I guess I mean a tactic that would locally unseal some defs but not use simp lemmas. Maybe it could even try to figure out what defs to unseal without user prompt.

fgdorais avatar Jun 10 '24 00:06 fgdorais

Yes, this PR is a mit premature, I should first figure out if this rfl behavior is intended or accidental.

Using simp isn't unreasonable in the sense that the other half of that proof is also rewriting. But I am more hesitant to rely on DefEqs of irreducible definitions than others :-)

Marking as draft for now.

nomeata avatar Jun 10 '24 05:06 nomeata

I don't think these two changes are problematic by themselves. I'm mostly questioning the general strategy of replacing rfl by simp, especially now that defs by wf are irreducible by default. It seems to me that rfl is the wrong tool for reasons you mention but simp is also the wrong tool for different reasons. These are the tools we currently have and the "right tool" appears to be missing, probably because there was not much need before now.

To be more specific about my (currently purely theoretical) vision is for an eqn tactic that attempts to prove an equality using "defining equations". In most cases, these "defining equations" would simply be the actual definition (i.e. what rfl does) but in the case of irreducible defs, these would be more like specifications which have more to do with the intended meaning than the actual implementation.

Note that the equations used by eqn are not always simp lemmas. In fact, some would be really bad simp lemmas. But eqn is cannot be used to simplify a goal, so that is not a problem. In a sense, eqn would be orthogonal to simp, using overlapping but ultimately completely different set of rules.

Anyway, this discussion should probably be elsewhere.

fgdorais avatar Jun 10 '24 06:06 fgdorais

Ah, I see what you are getting at: An evaluator of ground terms that uses the equations as specified, but not necessarily as elaborated (which suffers at least for well-founded definitions).

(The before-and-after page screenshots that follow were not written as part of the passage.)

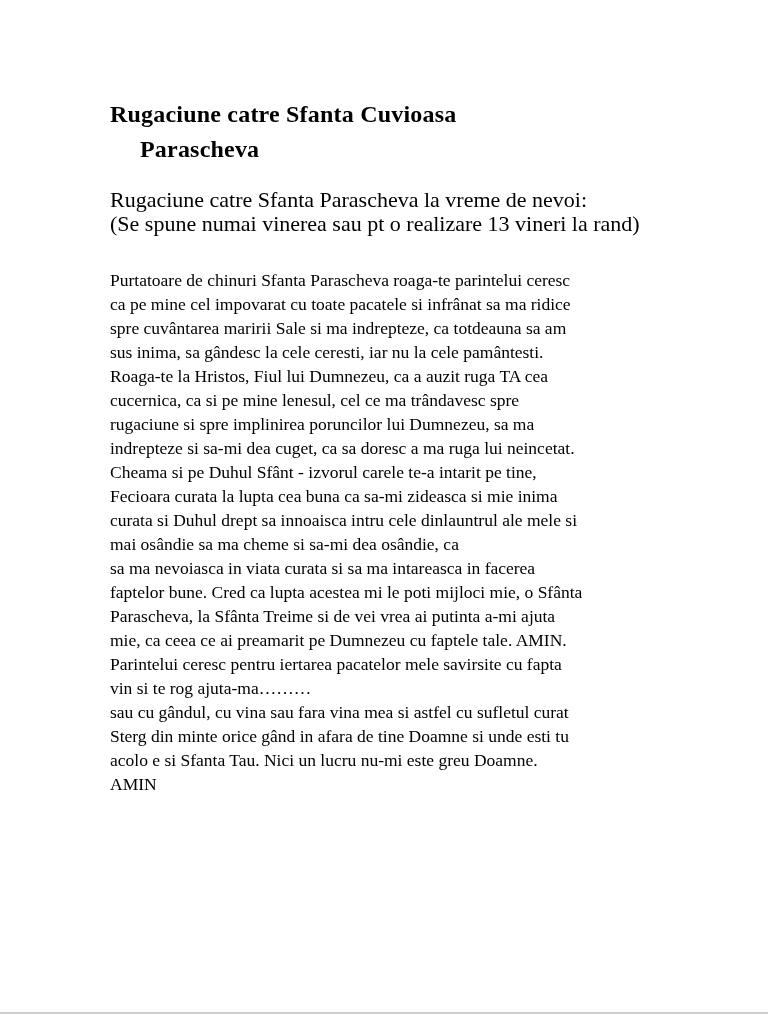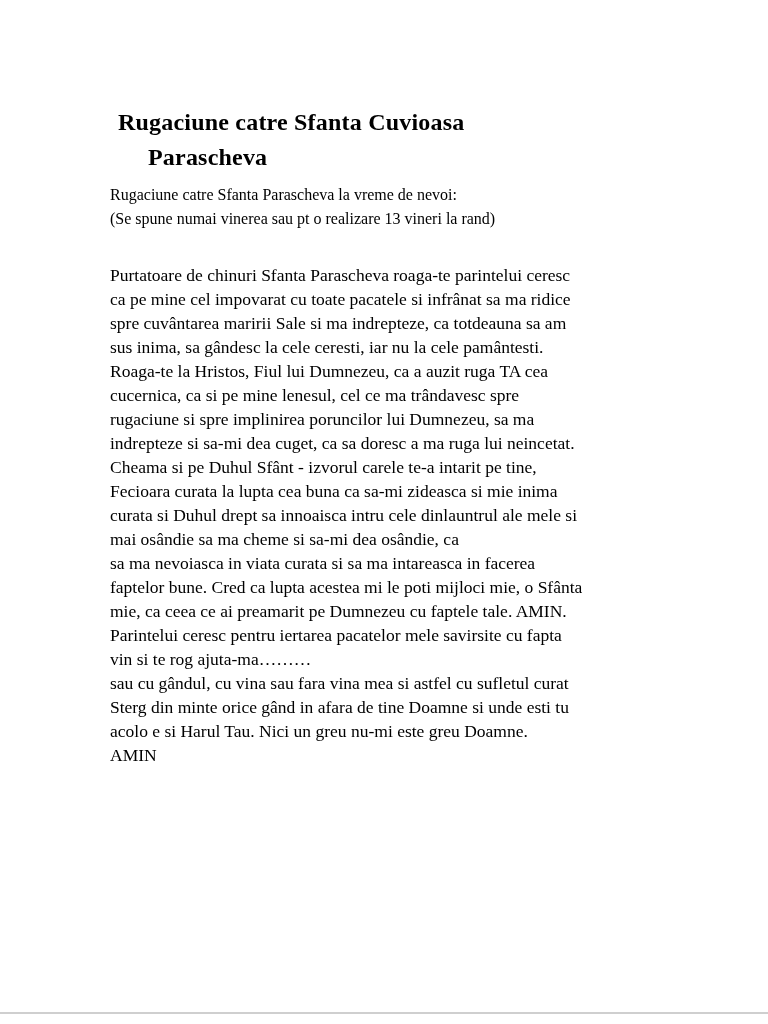"Rugaciune catre Sfanta Cuvioasa" h1.doc-title { margin: 8px -> 0 }
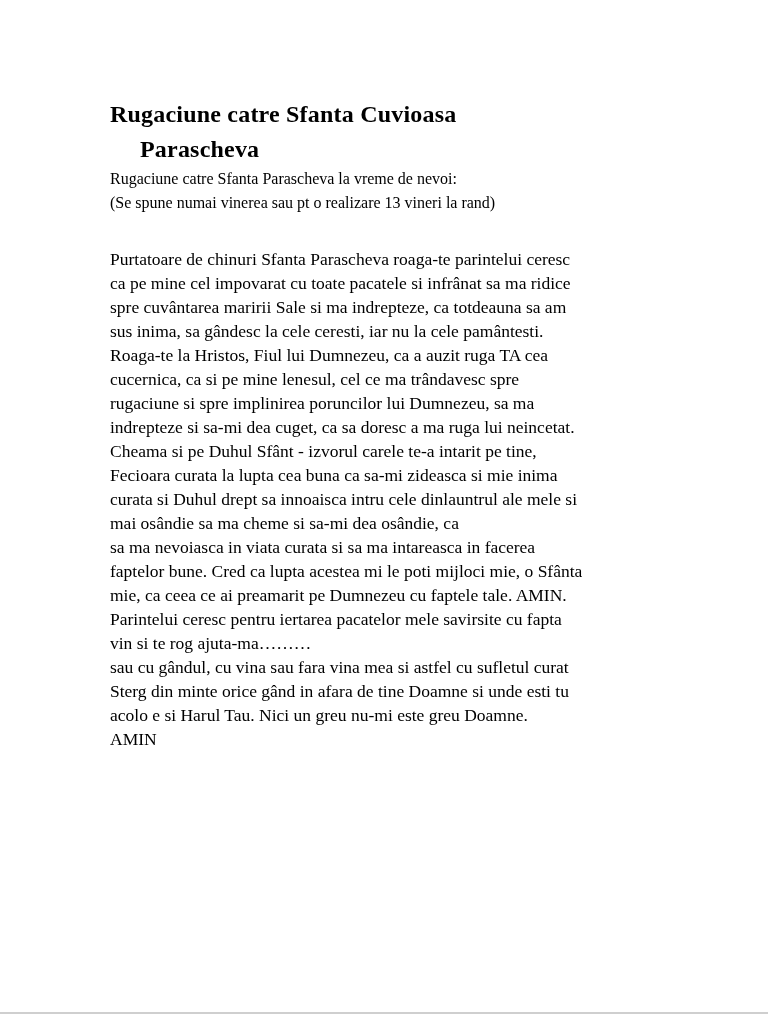"Rugaciune catre Sfanta Parascheva la" .subtitle { font-size: 16px -> 22px; margin-top: none -> 21px }
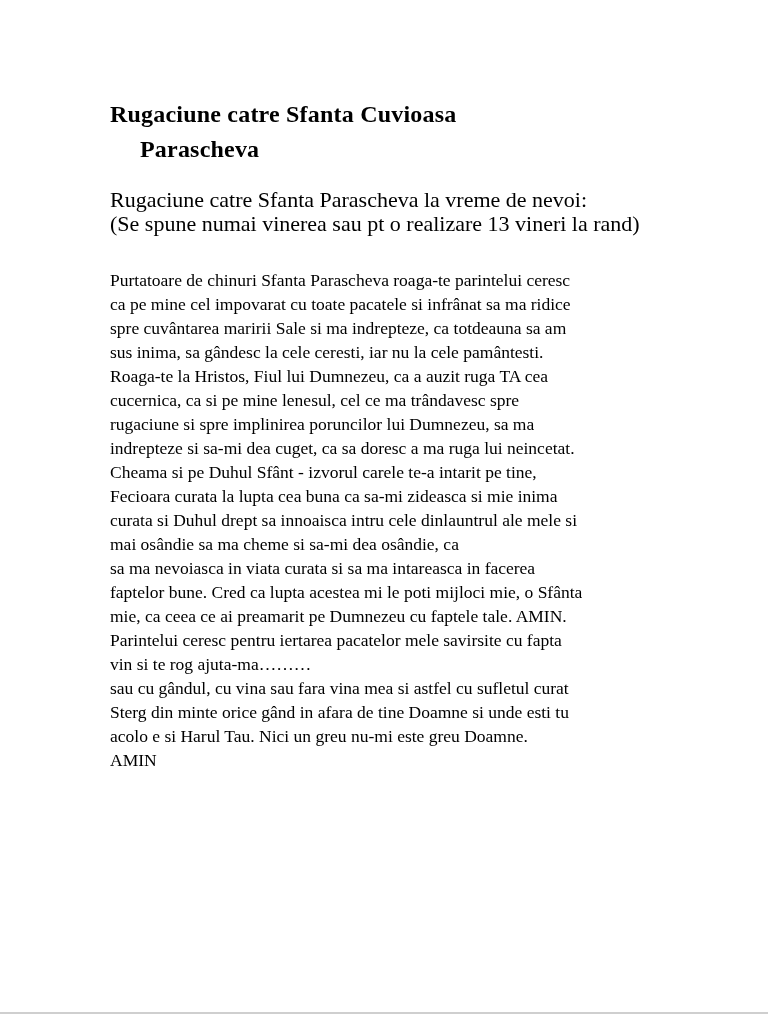"Parascheva, la Sfânta Treime si" span.body-line { html: none -> <span>Parascheva, la Sfânta Treime si de vei vrea ai putinta a-mi ajuta</span> }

A good approximation to that is rw [foo] or simp [foo] where foo is the function name, what's missing doing that for any function, and not applying other simp rules, I guess.

nomeata avatar Jun 10 '24 07:06 nomeata

I’m working on https://github.com/leanprover/lean4/pull/3772 again, so I expect his will be needed soon. I’d wager that simp [last] is reasonable style, at least with the idioms and tactics with have.

nomeata avatar Sep 02 '24 13:09 nomeata

I still don't think simp is the right choice as a general replacement for rfl here since it doesn't have the same behavior as rfl at all. How about having rfl [foo, bar] that locally changes the reducibility of foo and bar before rfl?